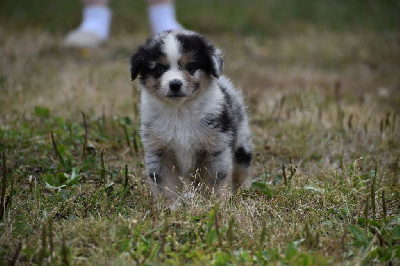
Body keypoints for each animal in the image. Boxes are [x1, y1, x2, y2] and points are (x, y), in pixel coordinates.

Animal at [130, 29, 252, 204]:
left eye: (190, 67)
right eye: (160, 68)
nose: (175, 84)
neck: (180, 112)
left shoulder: (215, 149)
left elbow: (212, 183)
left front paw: (211, 204)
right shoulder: (159, 151)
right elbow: (165, 185)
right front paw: (169, 207)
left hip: (241, 144)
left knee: (241, 172)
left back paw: (243, 195)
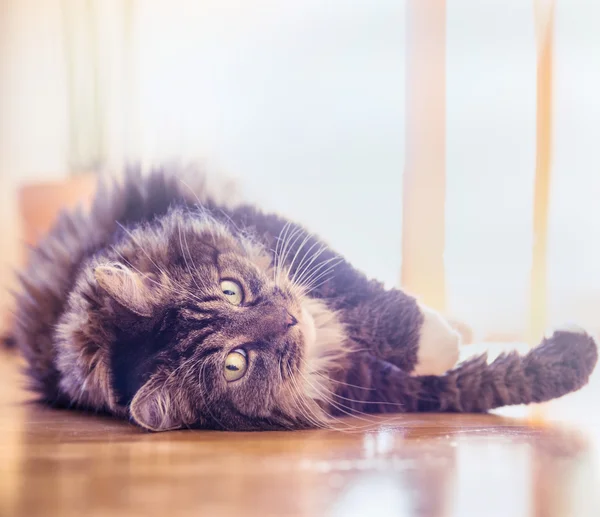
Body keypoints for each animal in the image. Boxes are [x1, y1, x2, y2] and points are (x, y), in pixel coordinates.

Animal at [8, 167, 596, 430]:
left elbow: (366, 296)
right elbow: (484, 381)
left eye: (232, 290)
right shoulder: (376, 386)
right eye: (235, 364)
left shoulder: (276, 235)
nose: (290, 320)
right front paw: (575, 355)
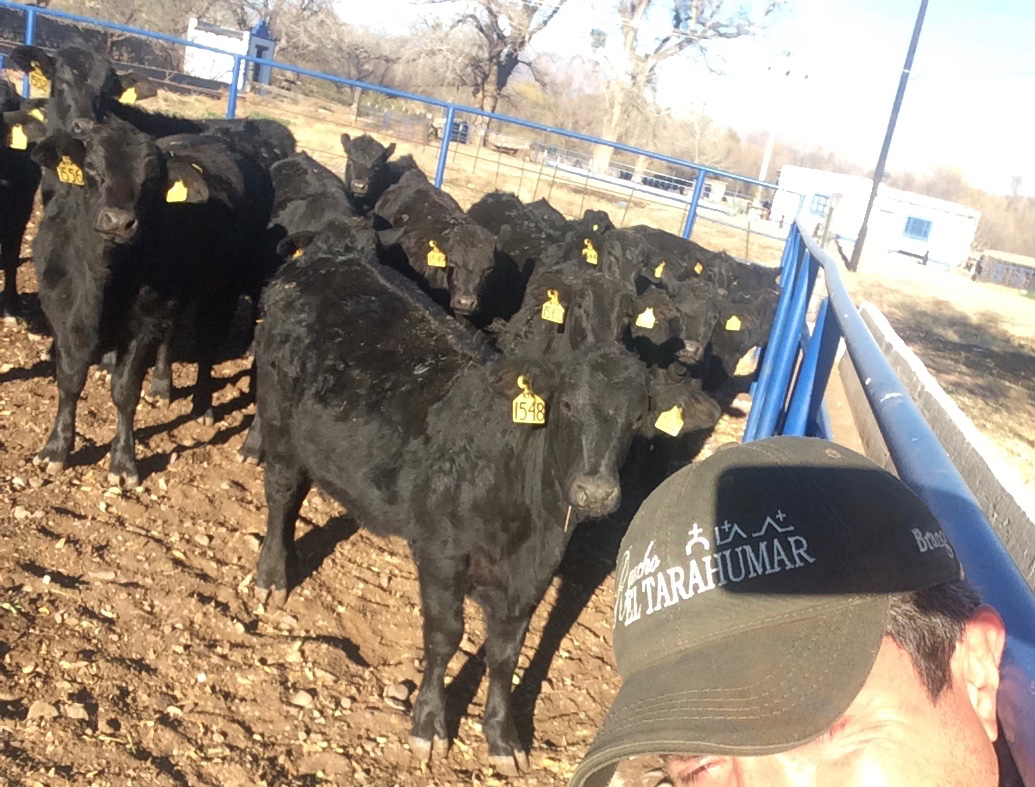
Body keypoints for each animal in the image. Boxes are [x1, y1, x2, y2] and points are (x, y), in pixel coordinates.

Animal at [30, 117, 273, 485]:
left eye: (151, 181)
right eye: (92, 168)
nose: (119, 221)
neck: (101, 280)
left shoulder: (142, 325)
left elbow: (124, 392)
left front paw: (123, 462)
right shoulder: (64, 316)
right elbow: (70, 382)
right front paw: (55, 449)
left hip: (222, 291)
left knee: (207, 346)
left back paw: (202, 405)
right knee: (170, 336)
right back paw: (161, 386)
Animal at [252, 239, 652, 775]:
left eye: (636, 417)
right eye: (567, 406)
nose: (596, 492)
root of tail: (324, 260)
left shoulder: (534, 573)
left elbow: (506, 653)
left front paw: (503, 738)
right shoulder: (441, 554)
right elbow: (445, 635)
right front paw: (429, 726)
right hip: (276, 417)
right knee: (280, 492)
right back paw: (274, 575)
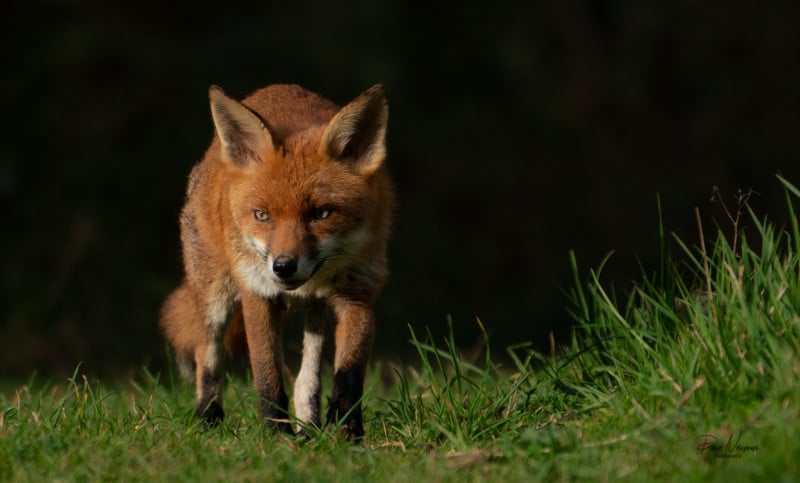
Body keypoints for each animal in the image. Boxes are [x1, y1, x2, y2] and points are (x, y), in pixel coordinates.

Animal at [159, 83, 390, 442]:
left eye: (322, 213)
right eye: (262, 216)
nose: (283, 267)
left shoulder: (359, 295)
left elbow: (349, 374)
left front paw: (348, 433)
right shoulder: (258, 295)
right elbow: (267, 376)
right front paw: (277, 436)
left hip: (316, 313)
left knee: (308, 378)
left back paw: (309, 425)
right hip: (215, 299)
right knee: (207, 355)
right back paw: (208, 418)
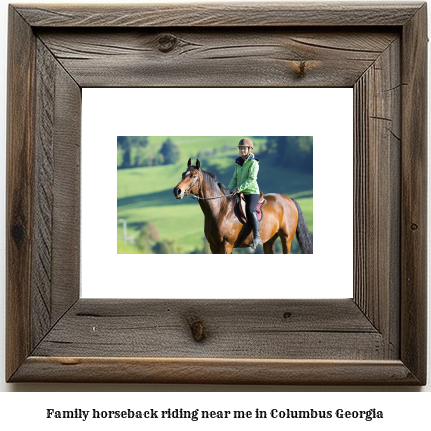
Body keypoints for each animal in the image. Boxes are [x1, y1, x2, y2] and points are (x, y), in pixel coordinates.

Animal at [173, 159, 314, 253]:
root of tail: (289, 199)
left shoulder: (226, 245)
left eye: (193, 176)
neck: (220, 210)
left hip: (286, 239)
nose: (177, 191)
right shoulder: (214, 246)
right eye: (183, 174)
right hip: (269, 240)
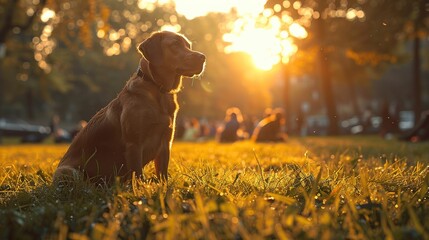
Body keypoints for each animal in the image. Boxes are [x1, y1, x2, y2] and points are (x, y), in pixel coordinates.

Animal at [52, 31, 206, 184]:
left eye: (188, 46)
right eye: (174, 45)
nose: (203, 57)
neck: (158, 89)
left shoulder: (166, 143)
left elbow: (162, 174)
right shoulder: (134, 144)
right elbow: (137, 175)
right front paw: (140, 188)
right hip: (69, 172)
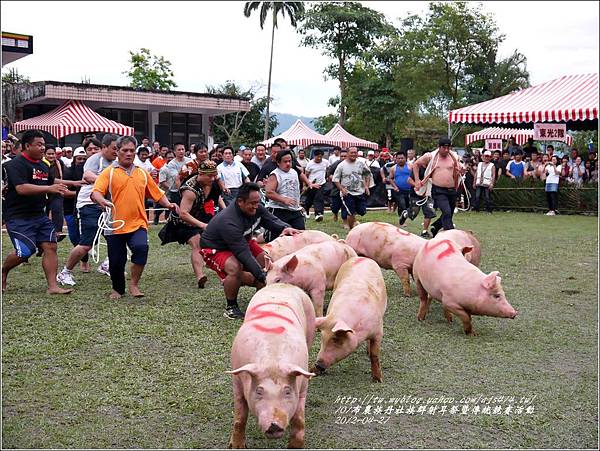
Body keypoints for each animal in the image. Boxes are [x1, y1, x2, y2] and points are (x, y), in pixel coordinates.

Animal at [226, 284, 318, 450]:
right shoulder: (237, 380)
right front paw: (237, 447)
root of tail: (284, 285)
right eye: (259, 391)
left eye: (287, 391)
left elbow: (299, 419)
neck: (272, 361)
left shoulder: (303, 385)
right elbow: (240, 417)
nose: (274, 425)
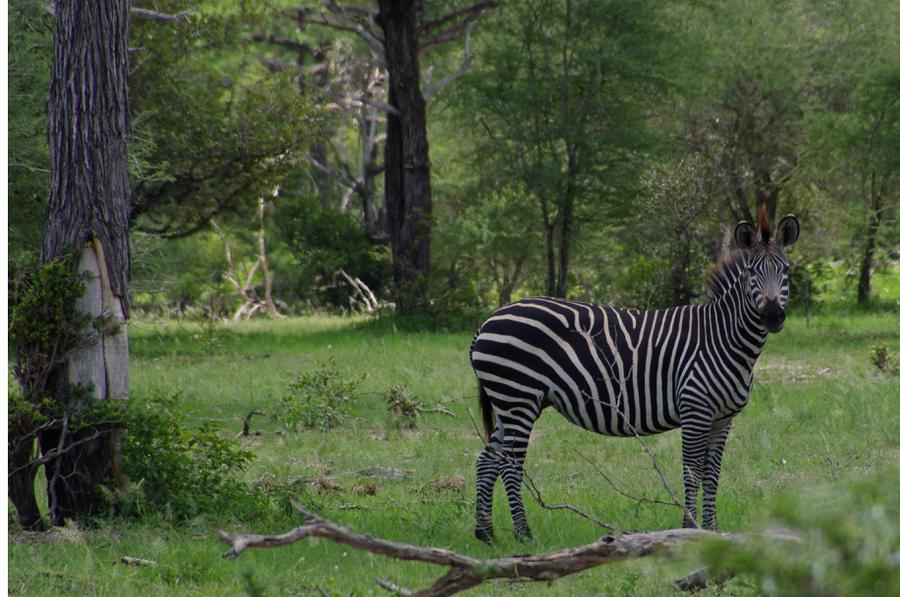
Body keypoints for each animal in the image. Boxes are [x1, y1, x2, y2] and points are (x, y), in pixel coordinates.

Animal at [472, 210, 800, 540]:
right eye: (751, 272)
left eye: (785, 270)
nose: (772, 316)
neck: (723, 337)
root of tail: (488, 320)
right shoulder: (695, 409)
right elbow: (692, 471)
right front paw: (689, 529)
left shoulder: (723, 417)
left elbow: (712, 473)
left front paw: (712, 530)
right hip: (518, 398)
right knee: (510, 464)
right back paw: (523, 533)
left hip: (512, 402)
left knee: (487, 460)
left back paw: (486, 534)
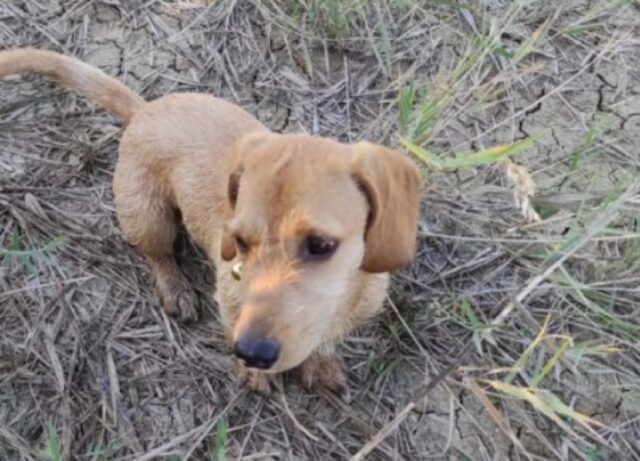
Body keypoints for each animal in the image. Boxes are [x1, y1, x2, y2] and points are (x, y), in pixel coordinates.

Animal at [2, 48, 422, 394]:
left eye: (321, 245)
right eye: (241, 243)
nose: (250, 353)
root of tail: (143, 111)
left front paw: (321, 361)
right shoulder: (230, 302)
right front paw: (255, 374)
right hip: (149, 217)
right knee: (157, 255)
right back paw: (174, 287)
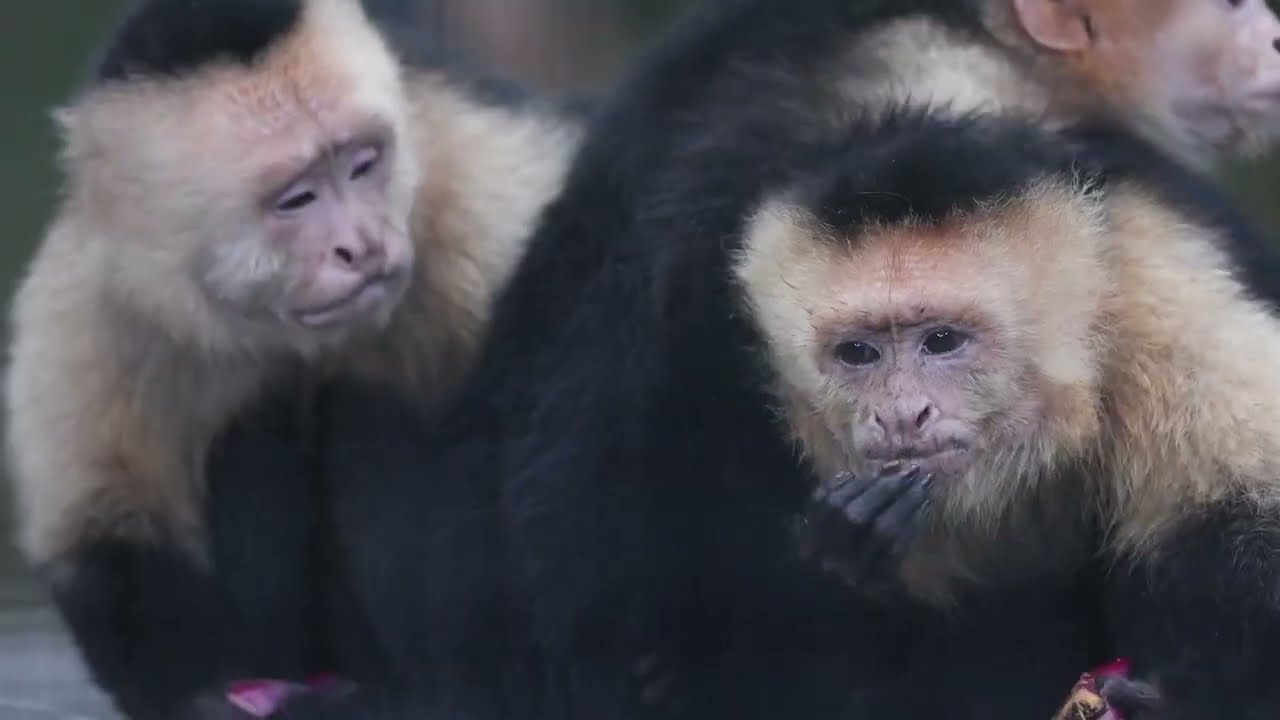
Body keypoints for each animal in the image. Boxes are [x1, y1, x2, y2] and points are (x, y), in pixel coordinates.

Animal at [1, 1, 584, 718]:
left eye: (362, 164)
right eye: (297, 199)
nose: (361, 246)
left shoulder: (489, 206)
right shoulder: (100, 288)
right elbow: (101, 529)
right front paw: (203, 693)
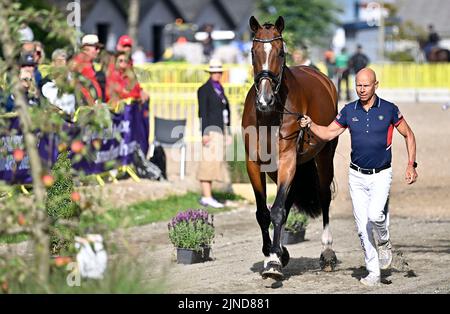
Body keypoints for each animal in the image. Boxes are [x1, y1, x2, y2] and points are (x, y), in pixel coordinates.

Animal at [243, 15, 338, 280]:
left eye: (281, 52)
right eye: (253, 52)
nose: (264, 100)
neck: (269, 115)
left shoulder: (288, 159)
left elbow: (276, 210)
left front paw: (274, 262)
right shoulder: (254, 164)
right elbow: (264, 212)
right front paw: (273, 255)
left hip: (324, 156)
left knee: (324, 196)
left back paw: (327, 252)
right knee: (289, 200)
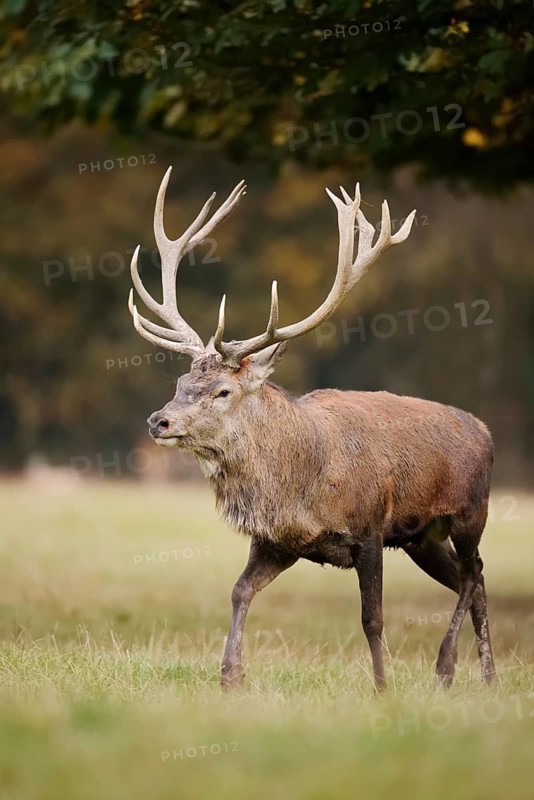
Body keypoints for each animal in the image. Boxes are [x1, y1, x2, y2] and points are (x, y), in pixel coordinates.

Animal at [128, 166, 496, 692]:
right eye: (180, 383)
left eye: (223, 391)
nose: (159, 420)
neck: (304, 485)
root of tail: (484, 431)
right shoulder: (279, 541)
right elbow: (239, 590)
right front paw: (230, 676)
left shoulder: (369, 528)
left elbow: (372, 618)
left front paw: (383, 688)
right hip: (423, 538)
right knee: (477, 578)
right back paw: (489, 679)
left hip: (469, 513)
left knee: (471, 573)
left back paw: (446, 668)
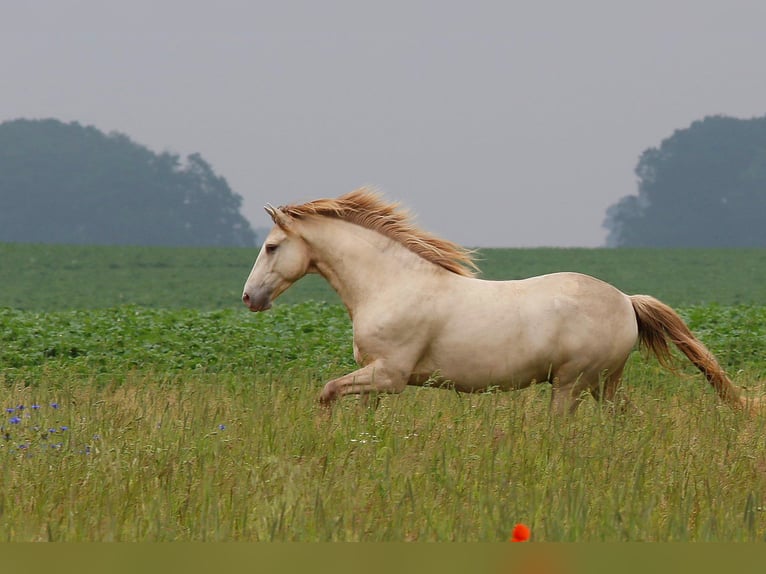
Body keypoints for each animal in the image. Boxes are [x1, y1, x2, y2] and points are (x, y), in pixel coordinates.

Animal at [242, 189, 752, 414]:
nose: (250, 297)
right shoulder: (375, 377)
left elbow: (327, 392)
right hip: (604, 384)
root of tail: (626, 300)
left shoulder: (390, 375)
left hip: (571, 384)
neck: (391, 284)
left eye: (271, 247)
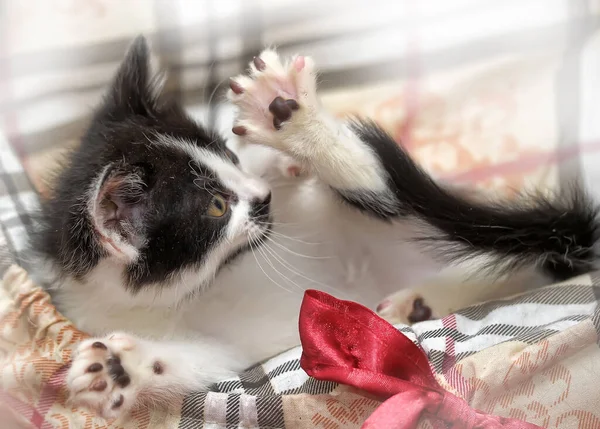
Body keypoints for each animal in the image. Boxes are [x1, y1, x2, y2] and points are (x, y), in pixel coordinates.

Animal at [34, 36, 600, 418]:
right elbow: (203, 363)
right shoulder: (219, 346)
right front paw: (118, 369)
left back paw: (291, 121)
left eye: (226, 155)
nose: (261, 199)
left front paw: (279, 157)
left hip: (401, 210)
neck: (213, 282)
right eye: (216, 207)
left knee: (377, 186)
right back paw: (420, 304)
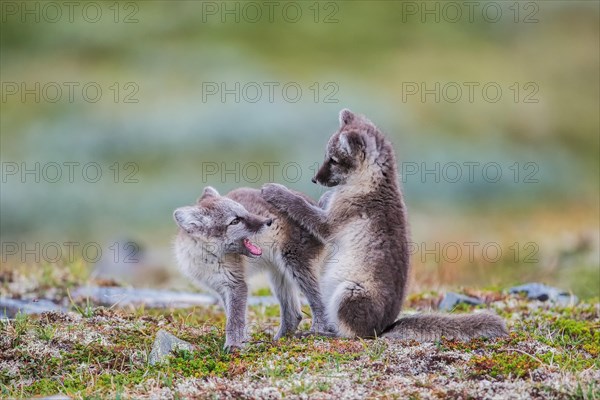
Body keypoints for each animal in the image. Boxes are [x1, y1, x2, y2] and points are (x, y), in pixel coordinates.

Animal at [173, 186, 332, 348]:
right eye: (235, 221)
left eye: (245, 211)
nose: (269, 221)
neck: (208, 257)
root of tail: (317, 207)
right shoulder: (222, 288)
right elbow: (233, 317)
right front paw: (243, 342)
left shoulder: (237, 284)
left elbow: (235, 320)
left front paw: (234, 347)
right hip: (279, 276)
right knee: (294, 315)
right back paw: (279, 341)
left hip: (296, 265)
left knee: (318, 303)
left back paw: (317, 332)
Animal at [262, 109, 506, 340]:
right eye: (326, 156)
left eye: (333, 159)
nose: (314, 179)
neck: (372, 182)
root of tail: (385, 326)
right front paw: (321, 197)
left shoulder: (331, 224)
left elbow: (302, 208)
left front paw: (276, 192)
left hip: (349, 292)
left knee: (353, 334)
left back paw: (320, 333)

+-------+

» **WORK INSTRUCTION**
Return word for word the lines from the beginning of the entries through the line that contains "right front paw: (55, 449)", both ends included, but no pictures.

» **ANSWER SPACE**
Body keypoints for each animal in the image. Boxes are [x1, y1, x2, y2] and points are (x, y), in pixel coordinates.

Animal at [130, 29, 252, 204]:
left eye: (190, 67)
right eye: (160, 68)
nose: (175, 84)
neck: (180, 112)
left shoulder: (215, 149)
left elbow: (212, 183)
left front paw: (211, 204)
right shoulder: (159, 151)
right elbow: (165, 185)
right front paw: (169, 207)
left hip: (241, 144)
left knee: (241, 172)
left back paw: (243, 195)
Body keypoints for each animal in the image. Boxes are [x1, y1, x2, y2] and points are (x, y), in pixel coordinates.

Animal at [8, 167, 596, 430]:
left elbow: (366, 296)
right elbow: (484, 381)
left eye: (232, 290)
right shoulder: (376, 386)
right eye: (235, 364)
left shoulder: (276, 235)
nose: (290, 320)
right front paw: (575, 355)
Body keypoints for each animal in the image. Boxes are [x1, y1, x2, y2] and points are (x, y), in pixel coordinates.

Animal at [30, 117, 273, 485]:
left eye: (151, 181)
right eye: (92, 168)
nose: (119, 221)
neck: (101, 280)
left shoulder: (142, 325)
left elbow: (124, 392)
left front paw: (123, 462)
right shoulder: (64, 316)
right elbow: (70, 382)
right front paw: (55, 449)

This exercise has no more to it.